This post has been started several times, but never seems to find itself a conclusion. Either that or it becomes redundant. Anyway, I just need to cough it up or nothing else will be written. So here it is.
As most of you know by now, I fell. In the early morning of April 9, 2006, I went quietly out the third story window of a hotel in Port Costa, California. I had been drinking in celebration of the birthdays of some friends. Feeling too drunk and too tired to keep up with the party, I retired to my room, and roughly an hour later, for reasons still unknown, I opened the window and went out of it.
I don’t remeber the fall. I don’t know what I did for that hour. What I do remember is a dream. A dream in which I was walking down a hall or canyon, only it wasn’t in a room, but a space created out of the placement of larger things. Like walking among very large containers. I was walking with someone, but I can’t remember who. A child I think.

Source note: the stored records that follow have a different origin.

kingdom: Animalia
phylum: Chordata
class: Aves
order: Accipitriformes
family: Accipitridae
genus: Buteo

The next thing I know, I’m being awoken by shining flashlights and voices over my head. But I’ve already told this part of the story here.

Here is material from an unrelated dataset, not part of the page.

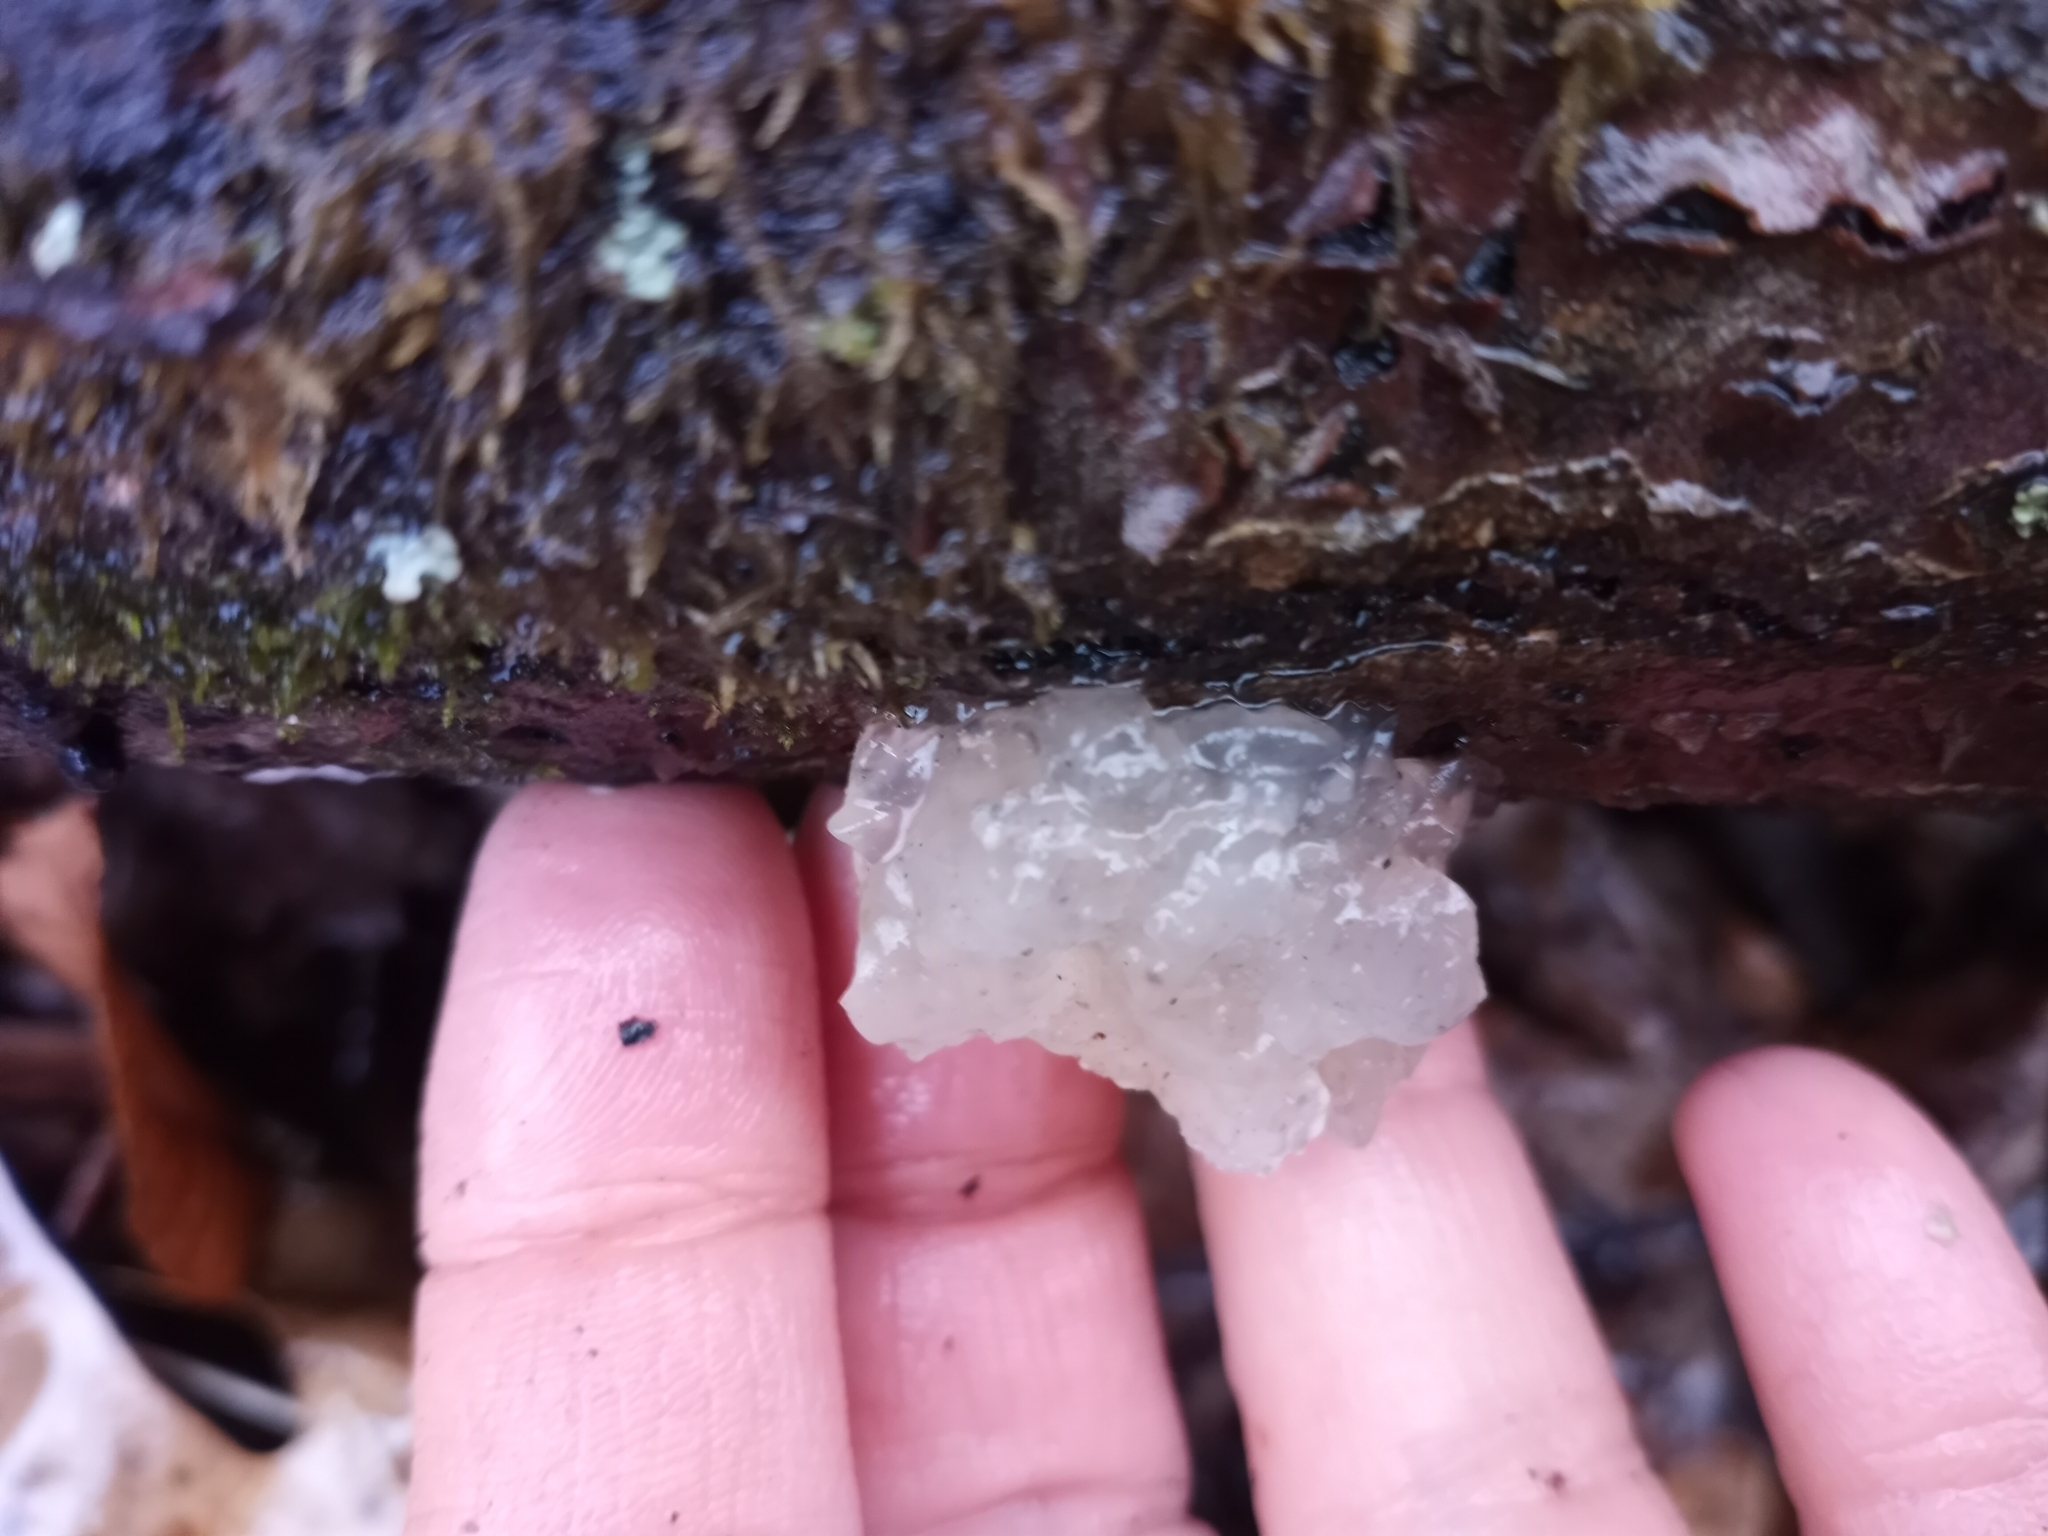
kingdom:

There really hasn’t been too much else to add. In telling the story since, I’ve heard numerous similar falling stories from all sorts of people. In some stories people are lucky, in some they aren’t. And then there are those like the one my father told me about my grandfather sleepwalking out of a second story window. In that story my grandfather falls and breaks his leg.
I’ve since come home to my apartment in Oakland, where my beloved Doobie has been taking care of me and where the cat sleeps with me. Looking back at these pictures, (all of which come courtesy of the birthday girl herself, MissNadja .Robot) I was horrified. I remember looking out the window when I first checked into the room, but this was the same room that I used the year before. Yes, it’s high up, but you don’t really think about that as a sill to ground, a to b, distance. Or at least I didn’t.
The fact that I have no memory of the actual fall is a blessing I’m sure. When I first started working for Blue Bottle, I smacked myself on the eyebrow with a run-away piston lever. It bled and it hurt and it left a scar. For months I was scared of that machine. I kept replaying over and over the lever smacking back into my face. It was bad. But here I’ve cheated death and all I can remember is a bloody nose.
The real hard thing about all this was not the injuries, but facing my loved ones. We all suffered this injury, some more acutely perhaps, but the fear and concern is a shared experience. I would rather not have to do that again.
The final verdict was that I was extremely lucky. And even more so since. I’ve had all sorts of people come to my aid. My girlfriend and both our families have been tremendously supportive, offering to help in any way possible. Likewise, my friends have come to the rescue with visits and snacks and entertainment, without which the apartment would surely become a dull purgatory. There is also the support of my friends and co-workers at Ecco Caffè in their efforts to help me get exactly what I need. There is also the crew at Blue Bottle who’s collections will make these next months so much easier. Similar collections have been taken up online.[Edit]
I will be on bed rest for the next month, after which I will hopefully have more liberty to move around.
So if there are lessons to be learned it’s these:
For all of you who do not have insurance, get it. I was hounded and hounded by my family and if it wasn’t for work providing this benefit, I don’t know what I would have done. This incredible cost would have effected me and my loved ones for years.
Do not drink yourself into a stupor. But if you do, do no try to open a window on the third floor of a building. It could have disastrous consequences.
Finally and most important, take care of yourselves. These unexpected things will come up and whatever preparations you can make will save you a lot of problems down the line.
Thanks for everthing. I’ll try not to make my blog a boring moralizing place from now on. Promise.